Não se pode utilizar esse exemplo, entretanto, para dar-se legitimidade e eficácia à actio civilis ex delicto, quando, o fato não constitui infração penal, porque não é sequer ilícito, nos termos do art. 23 do Código Penal – ou seja, quando o ato foi praticado em estado de necessidade, legítima defesa, exercício regular de direito ou estrito cumprimento do dever legal. Prevalece, nestes casos, uma exceção sábia e conseqüente da regra geral da autonomia das jurisdições. Dispõe o art. 65 do Código de Processo Penal, que faz coisa julgada no juízo civil a decisão absolutória criminal que reconhece uma excludente de ilicitude. Não havendo ilícito, não há que falar-se em indenização.
Ora, pretender um inadvertido operador do direito, que qualquer absolvição criminal fundada no art. 386, III do CPP, autorize a ‘actio civilis ex delicto’, até se poderia compreender – não justificar – como um fortuito cochilo do hermeneuta, deixando de aplicar à regra geral, a exceção que a confirma. Mas, demonstrar-se conhecimento dessa exceção – no que se refere, especificamente, à excludente de ilicitude da legítima defesa – e postular sua ineficácia no que tange aos demais incisos do art. 23 do CP e do art. 65 do CPP, é muito mais grave e preocupante.

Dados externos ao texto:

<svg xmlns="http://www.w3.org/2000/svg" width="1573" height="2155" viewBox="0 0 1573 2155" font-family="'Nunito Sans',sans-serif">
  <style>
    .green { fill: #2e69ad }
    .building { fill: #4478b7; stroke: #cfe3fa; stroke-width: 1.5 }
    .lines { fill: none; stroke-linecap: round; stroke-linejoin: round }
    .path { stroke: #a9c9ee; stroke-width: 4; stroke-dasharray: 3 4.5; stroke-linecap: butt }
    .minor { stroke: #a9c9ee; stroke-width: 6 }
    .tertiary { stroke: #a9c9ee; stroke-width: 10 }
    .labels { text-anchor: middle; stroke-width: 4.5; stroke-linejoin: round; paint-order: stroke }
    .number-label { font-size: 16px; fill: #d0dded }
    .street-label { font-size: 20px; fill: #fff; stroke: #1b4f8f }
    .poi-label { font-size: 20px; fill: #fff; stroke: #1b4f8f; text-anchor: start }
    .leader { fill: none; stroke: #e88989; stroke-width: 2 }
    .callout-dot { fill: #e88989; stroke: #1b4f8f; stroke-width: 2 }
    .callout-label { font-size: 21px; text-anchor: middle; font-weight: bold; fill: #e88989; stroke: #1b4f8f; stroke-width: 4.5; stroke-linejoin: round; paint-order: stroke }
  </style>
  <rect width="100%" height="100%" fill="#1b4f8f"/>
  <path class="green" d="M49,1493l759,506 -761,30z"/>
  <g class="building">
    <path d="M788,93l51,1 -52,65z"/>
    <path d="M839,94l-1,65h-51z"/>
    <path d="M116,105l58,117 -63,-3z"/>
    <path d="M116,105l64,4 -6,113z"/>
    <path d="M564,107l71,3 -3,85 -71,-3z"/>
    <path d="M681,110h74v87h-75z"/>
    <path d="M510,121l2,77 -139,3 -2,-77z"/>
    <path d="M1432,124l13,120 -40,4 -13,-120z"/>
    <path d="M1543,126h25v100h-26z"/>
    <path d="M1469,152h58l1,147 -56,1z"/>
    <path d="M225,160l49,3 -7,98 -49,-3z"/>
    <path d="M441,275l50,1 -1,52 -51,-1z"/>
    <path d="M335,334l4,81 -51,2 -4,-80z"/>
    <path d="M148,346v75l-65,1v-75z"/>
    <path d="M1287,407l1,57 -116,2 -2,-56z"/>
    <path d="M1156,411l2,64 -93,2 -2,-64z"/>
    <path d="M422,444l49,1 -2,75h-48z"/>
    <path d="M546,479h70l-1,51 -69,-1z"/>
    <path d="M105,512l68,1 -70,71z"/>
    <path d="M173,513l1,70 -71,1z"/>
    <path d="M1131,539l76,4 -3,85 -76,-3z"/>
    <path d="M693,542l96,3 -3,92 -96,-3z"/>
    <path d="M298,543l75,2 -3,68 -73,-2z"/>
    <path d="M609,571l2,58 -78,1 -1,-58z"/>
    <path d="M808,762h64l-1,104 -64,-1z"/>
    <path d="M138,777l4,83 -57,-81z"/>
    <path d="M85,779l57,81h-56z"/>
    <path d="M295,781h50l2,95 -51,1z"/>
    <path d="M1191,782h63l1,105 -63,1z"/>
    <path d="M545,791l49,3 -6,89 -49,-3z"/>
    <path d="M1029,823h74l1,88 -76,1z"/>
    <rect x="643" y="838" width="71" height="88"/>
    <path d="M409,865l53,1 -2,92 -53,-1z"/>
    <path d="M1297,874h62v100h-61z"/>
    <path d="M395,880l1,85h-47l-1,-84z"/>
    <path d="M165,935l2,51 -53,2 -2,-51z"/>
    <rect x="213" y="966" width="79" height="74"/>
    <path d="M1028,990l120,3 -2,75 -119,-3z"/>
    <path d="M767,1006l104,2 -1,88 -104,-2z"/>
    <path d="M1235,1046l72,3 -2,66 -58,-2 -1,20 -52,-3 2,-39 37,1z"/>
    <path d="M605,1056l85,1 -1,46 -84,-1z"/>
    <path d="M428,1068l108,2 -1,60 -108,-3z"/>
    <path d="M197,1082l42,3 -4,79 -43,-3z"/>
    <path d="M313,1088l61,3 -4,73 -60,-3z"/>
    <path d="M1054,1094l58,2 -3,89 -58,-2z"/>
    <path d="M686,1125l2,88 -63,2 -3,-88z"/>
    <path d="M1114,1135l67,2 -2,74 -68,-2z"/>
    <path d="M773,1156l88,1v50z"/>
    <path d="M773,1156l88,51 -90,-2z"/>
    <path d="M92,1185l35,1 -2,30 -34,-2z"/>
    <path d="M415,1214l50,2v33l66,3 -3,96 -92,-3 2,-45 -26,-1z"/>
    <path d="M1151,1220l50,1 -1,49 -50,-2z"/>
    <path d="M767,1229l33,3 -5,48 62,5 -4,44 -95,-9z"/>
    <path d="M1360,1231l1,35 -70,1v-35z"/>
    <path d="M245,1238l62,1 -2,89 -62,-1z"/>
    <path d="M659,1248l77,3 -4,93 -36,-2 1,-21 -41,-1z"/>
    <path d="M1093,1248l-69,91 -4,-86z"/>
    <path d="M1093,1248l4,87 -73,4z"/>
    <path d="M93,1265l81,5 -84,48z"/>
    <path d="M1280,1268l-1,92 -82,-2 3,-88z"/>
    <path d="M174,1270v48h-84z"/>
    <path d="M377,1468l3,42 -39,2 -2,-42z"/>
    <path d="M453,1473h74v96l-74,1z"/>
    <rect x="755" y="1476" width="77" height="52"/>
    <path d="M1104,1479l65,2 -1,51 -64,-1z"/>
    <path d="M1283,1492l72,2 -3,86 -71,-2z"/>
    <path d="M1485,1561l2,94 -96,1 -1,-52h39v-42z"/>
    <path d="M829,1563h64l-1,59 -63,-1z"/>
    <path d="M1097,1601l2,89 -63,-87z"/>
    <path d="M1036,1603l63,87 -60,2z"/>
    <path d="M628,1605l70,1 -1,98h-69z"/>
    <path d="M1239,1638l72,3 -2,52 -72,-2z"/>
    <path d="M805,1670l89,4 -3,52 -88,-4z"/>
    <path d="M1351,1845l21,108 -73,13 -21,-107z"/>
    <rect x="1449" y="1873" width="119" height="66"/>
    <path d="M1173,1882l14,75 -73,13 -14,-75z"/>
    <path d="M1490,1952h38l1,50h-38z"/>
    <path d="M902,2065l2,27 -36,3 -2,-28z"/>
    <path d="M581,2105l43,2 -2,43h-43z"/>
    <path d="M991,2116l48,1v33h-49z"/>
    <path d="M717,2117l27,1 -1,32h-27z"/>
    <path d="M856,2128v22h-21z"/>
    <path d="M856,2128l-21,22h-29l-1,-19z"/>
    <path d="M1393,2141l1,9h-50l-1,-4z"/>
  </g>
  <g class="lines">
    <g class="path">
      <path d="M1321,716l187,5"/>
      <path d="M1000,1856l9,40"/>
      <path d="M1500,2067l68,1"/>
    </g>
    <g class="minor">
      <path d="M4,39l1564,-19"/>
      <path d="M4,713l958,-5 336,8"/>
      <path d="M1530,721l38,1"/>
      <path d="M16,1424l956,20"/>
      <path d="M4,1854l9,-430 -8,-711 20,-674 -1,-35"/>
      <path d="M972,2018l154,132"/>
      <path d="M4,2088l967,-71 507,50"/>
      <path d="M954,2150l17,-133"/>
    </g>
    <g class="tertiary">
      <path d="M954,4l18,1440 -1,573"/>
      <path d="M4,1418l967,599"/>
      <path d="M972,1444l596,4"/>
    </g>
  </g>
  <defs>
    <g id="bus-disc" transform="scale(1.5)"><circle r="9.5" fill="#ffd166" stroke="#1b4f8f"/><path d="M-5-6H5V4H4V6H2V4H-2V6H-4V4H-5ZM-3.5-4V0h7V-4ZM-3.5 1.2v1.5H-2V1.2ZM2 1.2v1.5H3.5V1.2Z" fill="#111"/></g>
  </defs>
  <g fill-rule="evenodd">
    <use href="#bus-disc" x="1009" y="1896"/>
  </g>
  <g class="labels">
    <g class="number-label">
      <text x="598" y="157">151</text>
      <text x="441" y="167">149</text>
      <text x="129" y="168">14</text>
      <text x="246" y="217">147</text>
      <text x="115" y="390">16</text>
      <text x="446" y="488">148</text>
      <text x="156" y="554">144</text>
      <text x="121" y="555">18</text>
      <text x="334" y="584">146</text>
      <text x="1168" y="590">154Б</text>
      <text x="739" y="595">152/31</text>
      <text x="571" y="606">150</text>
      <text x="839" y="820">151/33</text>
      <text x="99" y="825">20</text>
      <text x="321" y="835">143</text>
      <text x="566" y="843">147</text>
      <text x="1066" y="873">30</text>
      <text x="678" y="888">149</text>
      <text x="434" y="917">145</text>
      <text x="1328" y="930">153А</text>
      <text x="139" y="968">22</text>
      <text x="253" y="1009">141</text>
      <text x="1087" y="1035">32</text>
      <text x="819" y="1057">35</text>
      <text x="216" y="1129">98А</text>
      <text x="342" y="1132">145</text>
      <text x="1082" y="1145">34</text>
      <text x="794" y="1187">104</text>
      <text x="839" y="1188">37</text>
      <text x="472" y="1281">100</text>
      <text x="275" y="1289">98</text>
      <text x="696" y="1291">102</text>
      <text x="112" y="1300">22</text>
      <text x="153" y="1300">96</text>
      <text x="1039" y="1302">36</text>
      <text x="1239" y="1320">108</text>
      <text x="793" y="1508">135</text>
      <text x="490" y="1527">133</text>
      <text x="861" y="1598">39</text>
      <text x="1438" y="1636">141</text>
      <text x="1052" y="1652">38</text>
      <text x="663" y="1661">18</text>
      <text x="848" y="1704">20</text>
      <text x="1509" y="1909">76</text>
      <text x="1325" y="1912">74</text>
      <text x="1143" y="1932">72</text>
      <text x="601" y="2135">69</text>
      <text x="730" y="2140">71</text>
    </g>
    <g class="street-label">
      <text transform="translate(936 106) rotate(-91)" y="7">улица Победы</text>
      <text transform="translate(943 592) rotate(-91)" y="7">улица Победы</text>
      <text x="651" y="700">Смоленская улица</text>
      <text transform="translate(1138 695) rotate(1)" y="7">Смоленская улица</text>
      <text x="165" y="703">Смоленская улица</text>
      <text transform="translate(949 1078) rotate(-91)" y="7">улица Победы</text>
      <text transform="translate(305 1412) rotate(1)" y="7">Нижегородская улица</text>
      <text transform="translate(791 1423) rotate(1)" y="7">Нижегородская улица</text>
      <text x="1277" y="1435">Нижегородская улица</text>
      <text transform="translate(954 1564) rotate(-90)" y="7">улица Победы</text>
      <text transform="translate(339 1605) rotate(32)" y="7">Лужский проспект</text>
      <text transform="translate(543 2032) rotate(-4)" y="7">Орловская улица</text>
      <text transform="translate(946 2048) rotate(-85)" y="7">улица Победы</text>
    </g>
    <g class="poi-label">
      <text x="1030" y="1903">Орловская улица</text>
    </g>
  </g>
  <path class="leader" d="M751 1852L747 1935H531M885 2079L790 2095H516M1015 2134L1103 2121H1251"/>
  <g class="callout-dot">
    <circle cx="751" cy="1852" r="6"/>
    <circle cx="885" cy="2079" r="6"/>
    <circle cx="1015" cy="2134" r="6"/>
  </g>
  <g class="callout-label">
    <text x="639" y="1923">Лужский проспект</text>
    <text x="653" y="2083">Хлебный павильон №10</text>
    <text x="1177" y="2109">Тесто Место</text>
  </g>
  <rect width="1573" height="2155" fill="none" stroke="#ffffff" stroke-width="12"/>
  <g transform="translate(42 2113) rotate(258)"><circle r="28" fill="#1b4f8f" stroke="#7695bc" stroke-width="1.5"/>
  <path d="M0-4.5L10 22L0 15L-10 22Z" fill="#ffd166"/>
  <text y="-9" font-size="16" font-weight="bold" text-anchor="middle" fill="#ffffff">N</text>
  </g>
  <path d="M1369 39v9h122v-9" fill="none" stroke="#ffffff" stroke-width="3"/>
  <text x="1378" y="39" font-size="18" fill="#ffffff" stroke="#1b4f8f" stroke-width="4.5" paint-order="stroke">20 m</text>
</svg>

Porque denuncia a intencionalidade clara e inequívoca do respectivo garanticídio.
O espectro do retrocesso institucional barbariza essa pretensão. Ela assoma a esfera pública em debate forense contemporâneo, com endereço certo e aplicação direcionada aos profissionais e empresas de comunicação social. Mas sua virulência tem abrangência muito mais ampla que o cerceamento da liberdade de imprensa. Afeta todos que, agindo no regular exercício do seu direito e até no estrito cumprimento do seu dever legal, estão sujeitos a ferir interesses contraditados ou provocar danos indesejados. Médicos, administradores, políticos, advogados, policiais, membros do Ministério Público e magistrados, pela urgência da sua intervenção, pela força da sua expressão e dos seus argumentos, pelo poder de polícia ou jurisdição que a lei lhes assegura e lhes cobra, na defesa dos seus pacientes, administrados, constituintes e da cidadania em geral, não estão isentos de praticar atos e tomar decisões que contrariam interesses, que provocam dor privada e que produzem oposição.
É justo que, pelo seu excesso ou abuso, culpa ou dolo, os agentes privados ou públicos do interesse social respondam em juízo. Mas, pretender que, absolvidos no foro criminal, pelo reconhecimento de conduta irrepreensível, lícita e devida, ainda se submetam, no foro cível, aos riscos inerentes de todo processo judicial, inclusive ao ônus de uma condenação técnica por erro ou desídia do seu próprio defensor, é uma fraude de segundo grau às garantias essenciais da Democracia Constitucional. É sujeitá-los, em primeira instância, ao mau uso do processo judicial, punitivamente promovido pelos interesses contrariados. E, numa instância superior de anti-juridicidade, é promover a corrosão militante da República, da Democracia e da vida boa em sociedade, que necessitam do exercício pleno e conseqüente da liberdade e da autoridade, para a garantia da Constituição e dos direitos fundamentais da cidadania.
Não importa se movida por conveniência política ou por ideologia autoritária, não importa se promovida no curso de um litígio forense, ou se defendida na cátedra de um curso acadêmico, essa tese é execrável. E por sua pública repercussão deve ser confrontada, onde quer que se ouse promover, pela contestação aberta e militante da cidadania atingida.